> Short task
Reproduce the lines of the material below without any change, beginning with the line that contains "genus: Tyta" and continuing through the line that contains "genus: Dryocosmus", with both of those lines included.

## start Task data

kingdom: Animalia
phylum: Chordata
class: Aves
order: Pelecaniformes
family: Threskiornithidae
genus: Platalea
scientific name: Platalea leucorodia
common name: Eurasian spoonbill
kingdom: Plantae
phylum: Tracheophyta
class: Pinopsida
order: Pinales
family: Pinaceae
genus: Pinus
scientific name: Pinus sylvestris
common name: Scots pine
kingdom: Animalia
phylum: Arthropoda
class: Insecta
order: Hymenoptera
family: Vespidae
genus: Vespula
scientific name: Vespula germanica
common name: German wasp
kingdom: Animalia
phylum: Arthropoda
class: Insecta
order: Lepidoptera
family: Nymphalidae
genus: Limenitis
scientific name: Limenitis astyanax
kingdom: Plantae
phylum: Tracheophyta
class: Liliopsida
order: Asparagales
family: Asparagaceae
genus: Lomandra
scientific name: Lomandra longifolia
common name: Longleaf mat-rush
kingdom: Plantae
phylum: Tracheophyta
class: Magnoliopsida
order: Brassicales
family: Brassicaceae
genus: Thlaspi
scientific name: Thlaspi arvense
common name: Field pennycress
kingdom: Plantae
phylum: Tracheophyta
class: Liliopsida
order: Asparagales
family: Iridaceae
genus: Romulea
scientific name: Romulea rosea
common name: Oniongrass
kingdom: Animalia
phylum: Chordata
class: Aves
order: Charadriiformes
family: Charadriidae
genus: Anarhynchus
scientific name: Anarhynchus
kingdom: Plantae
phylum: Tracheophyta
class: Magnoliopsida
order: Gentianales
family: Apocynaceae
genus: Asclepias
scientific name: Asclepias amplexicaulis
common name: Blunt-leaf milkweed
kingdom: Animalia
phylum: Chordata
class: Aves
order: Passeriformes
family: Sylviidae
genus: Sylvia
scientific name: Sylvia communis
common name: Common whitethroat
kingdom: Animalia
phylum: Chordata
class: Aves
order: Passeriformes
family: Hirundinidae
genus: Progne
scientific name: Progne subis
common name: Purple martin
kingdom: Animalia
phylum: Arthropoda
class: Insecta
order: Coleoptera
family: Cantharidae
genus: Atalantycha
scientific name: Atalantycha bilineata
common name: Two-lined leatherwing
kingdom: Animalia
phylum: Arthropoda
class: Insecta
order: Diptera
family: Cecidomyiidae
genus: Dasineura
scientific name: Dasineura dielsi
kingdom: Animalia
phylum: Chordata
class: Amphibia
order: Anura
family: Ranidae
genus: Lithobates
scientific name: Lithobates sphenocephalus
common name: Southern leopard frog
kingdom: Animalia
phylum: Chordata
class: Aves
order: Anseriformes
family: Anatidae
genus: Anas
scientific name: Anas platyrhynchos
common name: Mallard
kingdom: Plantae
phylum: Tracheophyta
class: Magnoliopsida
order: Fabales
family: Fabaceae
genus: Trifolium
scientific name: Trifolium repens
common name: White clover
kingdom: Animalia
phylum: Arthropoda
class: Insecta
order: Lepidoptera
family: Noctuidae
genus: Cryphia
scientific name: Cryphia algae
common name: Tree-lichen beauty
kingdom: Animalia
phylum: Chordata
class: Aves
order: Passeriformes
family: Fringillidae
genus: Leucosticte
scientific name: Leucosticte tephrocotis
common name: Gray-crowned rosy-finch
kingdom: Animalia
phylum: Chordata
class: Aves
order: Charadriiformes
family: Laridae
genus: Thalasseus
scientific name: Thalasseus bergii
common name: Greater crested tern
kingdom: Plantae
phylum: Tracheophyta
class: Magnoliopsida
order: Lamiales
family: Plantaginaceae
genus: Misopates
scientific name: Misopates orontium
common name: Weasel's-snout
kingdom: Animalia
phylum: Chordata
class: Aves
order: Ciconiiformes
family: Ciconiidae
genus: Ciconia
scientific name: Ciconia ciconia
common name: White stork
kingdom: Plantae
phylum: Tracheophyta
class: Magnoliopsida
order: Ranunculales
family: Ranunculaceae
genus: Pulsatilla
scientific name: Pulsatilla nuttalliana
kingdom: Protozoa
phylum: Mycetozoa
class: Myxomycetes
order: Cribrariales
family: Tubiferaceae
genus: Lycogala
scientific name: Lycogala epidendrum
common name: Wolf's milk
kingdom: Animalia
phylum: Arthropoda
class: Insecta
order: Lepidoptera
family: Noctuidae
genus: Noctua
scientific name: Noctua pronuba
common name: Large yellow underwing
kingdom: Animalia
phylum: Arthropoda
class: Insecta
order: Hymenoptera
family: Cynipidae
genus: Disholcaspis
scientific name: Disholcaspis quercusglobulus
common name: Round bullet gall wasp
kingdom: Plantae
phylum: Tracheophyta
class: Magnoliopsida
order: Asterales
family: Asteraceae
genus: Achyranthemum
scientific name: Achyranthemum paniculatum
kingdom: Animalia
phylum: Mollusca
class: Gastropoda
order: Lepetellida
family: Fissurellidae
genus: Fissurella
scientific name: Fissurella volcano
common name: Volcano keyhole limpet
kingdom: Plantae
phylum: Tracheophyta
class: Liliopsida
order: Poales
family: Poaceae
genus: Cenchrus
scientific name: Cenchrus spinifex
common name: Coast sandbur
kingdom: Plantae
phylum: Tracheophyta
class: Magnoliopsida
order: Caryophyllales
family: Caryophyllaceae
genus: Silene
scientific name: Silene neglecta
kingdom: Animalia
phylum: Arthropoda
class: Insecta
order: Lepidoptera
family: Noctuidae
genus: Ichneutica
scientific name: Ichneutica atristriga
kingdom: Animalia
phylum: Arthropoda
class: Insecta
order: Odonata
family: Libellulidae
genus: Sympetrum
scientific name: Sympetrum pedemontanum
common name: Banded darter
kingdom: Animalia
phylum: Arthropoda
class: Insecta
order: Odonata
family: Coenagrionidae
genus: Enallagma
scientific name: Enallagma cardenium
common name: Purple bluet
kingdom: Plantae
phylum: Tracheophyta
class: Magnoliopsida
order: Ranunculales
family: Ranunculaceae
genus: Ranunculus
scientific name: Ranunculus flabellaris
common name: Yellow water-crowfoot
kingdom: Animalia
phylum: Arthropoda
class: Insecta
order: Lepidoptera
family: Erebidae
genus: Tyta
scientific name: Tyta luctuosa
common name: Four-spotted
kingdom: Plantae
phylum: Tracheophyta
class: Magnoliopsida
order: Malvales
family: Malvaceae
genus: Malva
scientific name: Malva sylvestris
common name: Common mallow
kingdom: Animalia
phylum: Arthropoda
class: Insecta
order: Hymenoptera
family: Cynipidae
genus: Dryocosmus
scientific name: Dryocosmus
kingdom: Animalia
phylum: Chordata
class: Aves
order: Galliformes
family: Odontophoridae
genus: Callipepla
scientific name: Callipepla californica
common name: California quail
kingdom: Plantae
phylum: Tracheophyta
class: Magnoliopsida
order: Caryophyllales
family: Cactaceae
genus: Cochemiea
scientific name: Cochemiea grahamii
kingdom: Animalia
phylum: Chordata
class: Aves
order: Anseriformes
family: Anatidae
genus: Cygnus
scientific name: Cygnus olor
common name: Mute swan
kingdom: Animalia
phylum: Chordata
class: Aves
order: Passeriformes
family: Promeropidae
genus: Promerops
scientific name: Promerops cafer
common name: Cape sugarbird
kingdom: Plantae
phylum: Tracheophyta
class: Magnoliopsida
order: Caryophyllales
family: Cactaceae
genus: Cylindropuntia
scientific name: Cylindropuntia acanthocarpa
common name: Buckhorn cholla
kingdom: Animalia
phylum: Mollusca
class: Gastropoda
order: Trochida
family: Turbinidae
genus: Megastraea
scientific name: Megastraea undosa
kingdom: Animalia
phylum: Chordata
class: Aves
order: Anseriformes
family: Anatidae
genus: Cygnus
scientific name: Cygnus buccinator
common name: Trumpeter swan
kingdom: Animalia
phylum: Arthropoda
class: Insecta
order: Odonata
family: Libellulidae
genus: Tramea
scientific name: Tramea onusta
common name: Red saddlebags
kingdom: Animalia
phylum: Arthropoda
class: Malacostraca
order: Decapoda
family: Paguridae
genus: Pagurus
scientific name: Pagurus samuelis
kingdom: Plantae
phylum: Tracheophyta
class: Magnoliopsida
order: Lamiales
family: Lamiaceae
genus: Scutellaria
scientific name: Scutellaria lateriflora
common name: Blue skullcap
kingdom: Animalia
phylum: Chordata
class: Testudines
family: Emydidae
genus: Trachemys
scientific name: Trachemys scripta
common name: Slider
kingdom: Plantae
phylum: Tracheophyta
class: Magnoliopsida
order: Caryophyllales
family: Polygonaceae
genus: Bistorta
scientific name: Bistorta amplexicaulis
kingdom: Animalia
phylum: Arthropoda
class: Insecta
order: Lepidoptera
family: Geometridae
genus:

## end Task data

> Full response
genus: Tyta
scientific name: Tyta luctuosa
common name: Four-spotted
kingdom: Plantae
phylum: Tracheophyta
class: Magnoliopsida
order: Malvales
family: Malvaceae
genus: Malva
scientific name: Malva sylvestris
common name: Common mallow
kingdom: Animalia
phylum: Arthropoda
class: Insecta
order: Hymenoptera
family: Cynipidae
genus: Dryocosmus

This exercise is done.